Minnesota Democrats’ attempts to hone in on “affordability” ahead of November’s elections are running into a major obstacle: a “Polluter’s Pay” bill, which Minnesota Democrats up and down the ticket have embraced.
Peggy Flanagan, the Democrats’ likely nominee for Senate, is among those Democrats who talk regularly about affordability. “Donald Trump is making it so much harder for families to get by,” Flanagan’s site reads. “Peggy’s running because there aren’t enough people in Washington who understand the struggles families are facing and are ready to fight back.”
But the U.S. Chamber of Commerce’s Institute for Legal Reform estimates that the Flanagan-backed policy would devastate Minnesota families. “The policy could cost $16.5 billion in 2026, rising to $17.38 billion by 2030 — roughly $84.84 billion over five years,” it noted. “For households, that’s about $6,883 in 2026, climbing to $7,243 by 2030 with inflation.”
Another problem that could plague Democrats in Minnesota, who are defending open Senate and gubernatorial seats, is the juxtaposition that they have with the Trump administration, which is laser focused on fraud across America — and which views Minnesota as ground zero for much of its work.
Both Gov. Tim Walz (D., Minn.), who is retiring, and Attorney General Keith Ellison, are embroiled in fraud scandals of their own — further complicated Minnesota Democrats’ efforts to get away from the scandals that exploded when Nick Shirley found the state’s “Learing Center.”
Republicans are also expected to leverage some of the Minnesota Democrats’ more extreme positions that were laid out in a version of their platform earlier in the year. Among those are the creation of a “climate superfund.”

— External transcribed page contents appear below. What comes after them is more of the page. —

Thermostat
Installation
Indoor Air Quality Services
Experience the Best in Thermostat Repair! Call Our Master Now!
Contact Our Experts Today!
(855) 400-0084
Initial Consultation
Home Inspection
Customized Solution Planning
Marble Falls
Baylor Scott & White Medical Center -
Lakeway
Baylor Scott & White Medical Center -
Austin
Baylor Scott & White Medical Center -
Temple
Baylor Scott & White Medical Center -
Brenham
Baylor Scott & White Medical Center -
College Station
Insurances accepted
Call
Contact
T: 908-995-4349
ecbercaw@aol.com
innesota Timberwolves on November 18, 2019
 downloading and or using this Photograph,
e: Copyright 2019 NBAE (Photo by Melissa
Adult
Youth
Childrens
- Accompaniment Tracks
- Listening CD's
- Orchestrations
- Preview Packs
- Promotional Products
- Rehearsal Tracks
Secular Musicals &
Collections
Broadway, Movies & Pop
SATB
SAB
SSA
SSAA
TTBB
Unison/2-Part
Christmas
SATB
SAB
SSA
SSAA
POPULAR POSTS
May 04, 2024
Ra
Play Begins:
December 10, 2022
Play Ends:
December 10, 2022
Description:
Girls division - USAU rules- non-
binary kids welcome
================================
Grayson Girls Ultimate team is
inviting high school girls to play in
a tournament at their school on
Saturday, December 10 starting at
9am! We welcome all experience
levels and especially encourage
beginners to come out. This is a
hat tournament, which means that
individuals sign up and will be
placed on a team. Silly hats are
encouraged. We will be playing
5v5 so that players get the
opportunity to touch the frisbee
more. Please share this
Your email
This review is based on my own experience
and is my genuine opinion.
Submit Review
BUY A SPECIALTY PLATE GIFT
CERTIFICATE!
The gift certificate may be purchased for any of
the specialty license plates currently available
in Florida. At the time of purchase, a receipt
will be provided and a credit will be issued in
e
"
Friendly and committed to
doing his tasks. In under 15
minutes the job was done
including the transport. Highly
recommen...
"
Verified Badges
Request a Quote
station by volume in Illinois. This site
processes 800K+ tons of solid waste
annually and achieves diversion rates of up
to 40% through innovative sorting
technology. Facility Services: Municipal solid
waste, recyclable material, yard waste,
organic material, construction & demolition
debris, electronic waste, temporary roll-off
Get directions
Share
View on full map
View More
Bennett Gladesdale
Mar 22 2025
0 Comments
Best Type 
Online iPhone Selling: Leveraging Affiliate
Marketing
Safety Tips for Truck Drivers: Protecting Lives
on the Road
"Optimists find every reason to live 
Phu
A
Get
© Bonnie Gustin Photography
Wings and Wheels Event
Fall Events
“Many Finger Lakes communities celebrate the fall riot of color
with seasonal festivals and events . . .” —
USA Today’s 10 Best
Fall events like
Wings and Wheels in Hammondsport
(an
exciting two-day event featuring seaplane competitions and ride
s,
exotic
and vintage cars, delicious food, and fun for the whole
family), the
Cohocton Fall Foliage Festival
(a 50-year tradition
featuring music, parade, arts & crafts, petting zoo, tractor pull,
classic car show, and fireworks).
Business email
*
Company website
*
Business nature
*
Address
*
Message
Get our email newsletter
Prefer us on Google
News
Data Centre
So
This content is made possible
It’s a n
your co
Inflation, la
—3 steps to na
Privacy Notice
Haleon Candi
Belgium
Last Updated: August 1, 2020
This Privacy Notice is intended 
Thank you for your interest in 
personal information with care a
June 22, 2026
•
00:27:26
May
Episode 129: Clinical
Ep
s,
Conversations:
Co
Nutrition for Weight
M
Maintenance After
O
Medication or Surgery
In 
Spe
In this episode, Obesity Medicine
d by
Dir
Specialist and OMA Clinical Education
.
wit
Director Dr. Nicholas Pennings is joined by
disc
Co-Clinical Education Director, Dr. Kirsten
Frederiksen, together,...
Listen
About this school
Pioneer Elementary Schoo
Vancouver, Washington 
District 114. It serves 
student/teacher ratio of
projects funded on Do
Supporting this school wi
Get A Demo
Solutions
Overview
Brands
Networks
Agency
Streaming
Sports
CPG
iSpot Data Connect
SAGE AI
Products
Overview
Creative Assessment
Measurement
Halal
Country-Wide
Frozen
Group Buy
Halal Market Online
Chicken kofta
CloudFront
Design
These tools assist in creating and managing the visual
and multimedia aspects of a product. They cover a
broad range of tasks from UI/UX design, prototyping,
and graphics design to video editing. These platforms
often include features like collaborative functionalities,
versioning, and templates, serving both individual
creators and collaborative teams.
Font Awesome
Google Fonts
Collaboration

The Minnesota Democrats’ platform committee noted that it “supports a ‘polluter pay climate adaptation fund’ to recover the costs of extreme weather damages, climate change and other environmental damage from the very large polluters whose greenhouse gas emissions have caused such damages.”
It also “supports strong legal protections for Manoomin/Psin (wild rice), sacred to Indigenous peoples and critical to the health, identity, ecosystems, and lifestyles of all Minnesotans, against climate change, invasive species, pollution, and destructive development.”
The platform committee also wants a moratorium on data centers, a ban on “assault weapons,” the Green New Deal, a moratorium on evictions, and abolishing ICE.